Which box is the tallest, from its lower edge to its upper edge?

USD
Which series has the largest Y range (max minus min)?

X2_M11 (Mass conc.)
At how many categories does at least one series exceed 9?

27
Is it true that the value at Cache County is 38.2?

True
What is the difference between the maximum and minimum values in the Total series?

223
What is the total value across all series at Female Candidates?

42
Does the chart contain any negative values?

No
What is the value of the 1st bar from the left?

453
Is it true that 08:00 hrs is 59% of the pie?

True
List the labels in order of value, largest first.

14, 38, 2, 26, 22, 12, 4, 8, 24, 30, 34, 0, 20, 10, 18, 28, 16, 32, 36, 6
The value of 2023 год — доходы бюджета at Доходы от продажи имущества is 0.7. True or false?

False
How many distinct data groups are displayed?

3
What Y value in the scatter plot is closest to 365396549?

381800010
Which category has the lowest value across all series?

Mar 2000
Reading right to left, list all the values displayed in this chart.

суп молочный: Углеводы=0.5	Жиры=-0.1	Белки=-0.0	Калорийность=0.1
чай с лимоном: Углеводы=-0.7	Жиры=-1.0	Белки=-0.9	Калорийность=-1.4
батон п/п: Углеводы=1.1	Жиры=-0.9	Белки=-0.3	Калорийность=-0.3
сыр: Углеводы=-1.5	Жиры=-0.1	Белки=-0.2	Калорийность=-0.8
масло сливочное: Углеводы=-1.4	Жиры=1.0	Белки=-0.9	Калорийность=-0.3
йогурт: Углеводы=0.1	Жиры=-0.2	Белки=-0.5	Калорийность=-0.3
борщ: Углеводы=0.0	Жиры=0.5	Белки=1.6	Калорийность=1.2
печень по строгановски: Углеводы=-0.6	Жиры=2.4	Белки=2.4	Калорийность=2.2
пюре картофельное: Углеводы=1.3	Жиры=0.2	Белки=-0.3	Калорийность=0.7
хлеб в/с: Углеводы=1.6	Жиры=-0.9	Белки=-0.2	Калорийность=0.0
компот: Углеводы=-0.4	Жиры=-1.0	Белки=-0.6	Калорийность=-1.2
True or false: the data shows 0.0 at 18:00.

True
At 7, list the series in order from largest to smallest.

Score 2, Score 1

Problem description |
Pick out each line of the data above that contains the string "many", treating uppercase and lowercase as different.

Answer area |
At how many categories does at least one series exceed 9?
How many distinct data groups are displayed?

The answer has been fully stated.